O meu 25 de Abril mete cravos... cor-de-rosa
O João Malheiro é a minha primeira imagem do 25 de Abril de 1974. Muito antes dos Spínolas, Otelos, Vascos Gonçalves, Soares, ou Cunhais. Porque foi ele quem me deu a notícia do golpe. A mim e a tantos outros putos, entretidos numa inconsciente futebolada no recreio folhado de plátanos entre os pré-fabricados do que era a velha escola secundária de Vila do Conde. Que tinha havido uma qualquer revolução em Lisboa e andava toda a tropa aos tiros, os do exército contra os da marinha. A curiosidade, bem como o cheiro a feriado, fariam com que se formassem logo várias colunas de alunos, com o intuito de marcharem em direcção ao pavilhão da direcção da escola. Depois de alguma confusão, com alunos mais velhos, professores e funcionários a abrirem e a fecharem portas, foi comunicada a suspensão das aulas e todos fomos mandados para casa. Lembro-me de ter feito todo o caminho a choramingar, preocupado com a tal guerra em Lisboa, pois tinha um irmão na base no Alfeite. Em casa apenas me confirmariam a confusão que ia lá para baixo, avolumada pela mudez marcial que grassava na rádio.

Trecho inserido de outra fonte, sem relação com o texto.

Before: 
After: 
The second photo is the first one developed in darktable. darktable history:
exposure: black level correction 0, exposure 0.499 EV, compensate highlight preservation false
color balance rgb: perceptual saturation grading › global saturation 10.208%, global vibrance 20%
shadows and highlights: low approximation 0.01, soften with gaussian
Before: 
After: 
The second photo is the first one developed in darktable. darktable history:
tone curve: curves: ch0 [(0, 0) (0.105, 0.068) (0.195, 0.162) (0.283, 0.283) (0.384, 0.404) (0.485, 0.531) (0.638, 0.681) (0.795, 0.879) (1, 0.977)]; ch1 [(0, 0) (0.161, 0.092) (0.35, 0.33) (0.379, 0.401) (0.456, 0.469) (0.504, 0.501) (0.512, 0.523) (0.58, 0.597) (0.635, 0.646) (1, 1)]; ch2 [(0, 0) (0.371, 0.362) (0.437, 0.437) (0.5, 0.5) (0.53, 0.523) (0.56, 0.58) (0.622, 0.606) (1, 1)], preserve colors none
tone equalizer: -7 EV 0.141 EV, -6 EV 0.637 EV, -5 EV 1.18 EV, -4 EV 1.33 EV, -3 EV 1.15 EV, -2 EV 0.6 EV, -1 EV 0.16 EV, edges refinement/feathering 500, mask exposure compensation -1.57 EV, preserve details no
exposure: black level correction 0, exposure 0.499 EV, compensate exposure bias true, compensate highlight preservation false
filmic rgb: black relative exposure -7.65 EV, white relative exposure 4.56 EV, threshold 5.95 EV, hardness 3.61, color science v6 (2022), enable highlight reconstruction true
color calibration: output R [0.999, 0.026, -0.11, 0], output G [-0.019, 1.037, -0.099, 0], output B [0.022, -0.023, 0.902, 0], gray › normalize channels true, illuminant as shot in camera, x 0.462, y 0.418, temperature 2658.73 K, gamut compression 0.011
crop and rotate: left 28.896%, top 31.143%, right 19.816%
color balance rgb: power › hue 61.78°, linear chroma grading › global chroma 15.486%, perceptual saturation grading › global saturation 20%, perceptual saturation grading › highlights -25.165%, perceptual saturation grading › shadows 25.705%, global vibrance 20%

Os dias seguintes, na escola como no País, propiciariam uma realidade vivida em doce e anárquica confusão. Os alunos, da noite para o dia, passaram a figuras centrais da escola. Horários, aulas, professores, funcionários, serviços escolares, tudo passou a ter a importância que os comités de alunos determinavam. Estes, dirigidos pelos finalistas do 5º ano, decretavam diariamente e boca-a-boca as medidas do novo poder que lhes havia caído dos céus. Há uma reunião no pavilhão. Ou há uma reunião geral na sala X. E a malta lá ia, sem sequer se preocupar se entretanto perderia alguma aula. Até porque deixou de se saber quando havia aulas. Tal como deixou de se estipular ou cumprir horários, marcar previamente datas para os testes, ou sequer ter salas de aula certas, pois que o mais provável seria estarem ocupadas por uma qualquer reunião de alunos. Nestas, muitas vezes marcadas sabe-se lá por quem, havia sempre borga pela certa. E quase sempre o João Malheiro liderava a mesa da presidência. Já aí demonstrava a verbe superior, usando um vocabulário com expressões que passamos a escutar ali muito antes de as ouvirmos nos telejornais ou nos comunicados do MFA. «Fascismo», «ditadura», «socialismo», «camarada», «eleições», «constituição», «democracia», etc. Tudo expressões que o João utilizava com grande à-vontade, mostrando que o b-a-bá dele era já diferente do de qualquer de nós. Mais tarde vim a saber que eram influências familiares, que o pai já era comunista ainda durante o tempo da ditadura. Em certa medida ele era, para mim e para alguns outros putos que ali estudavam, o nosso Otelo. Falava convictamente, com o fervor dos iluminados, soletrando uma a uma as sílabas das palavras mais complicadas e mostrava um grande empenho em discursar sobre temas que às tantas se nos tornavam incompreensíveis. De tudo isso ressaltavam as ideias das novas e grandiosas conquistas que a Revolução trazia e era urgente proteger e onde os alunos deveriam saber assumir a sua quota de responsabilidades. «O professor X é um reaccionário», «o ensino tem de ser mais progressista», «aos alunos tem de ser dada a gestão da escola», «o ensino tem de estar virado para as necessidades do aluno». A todos os slogans as reuniões gerais de alunos berravam «Acima» e «Abaixo» nas pausas dos discursos e acabava sempre tudo com apoteóticos aplausos. No dia seguinte lá faltava mais um professor.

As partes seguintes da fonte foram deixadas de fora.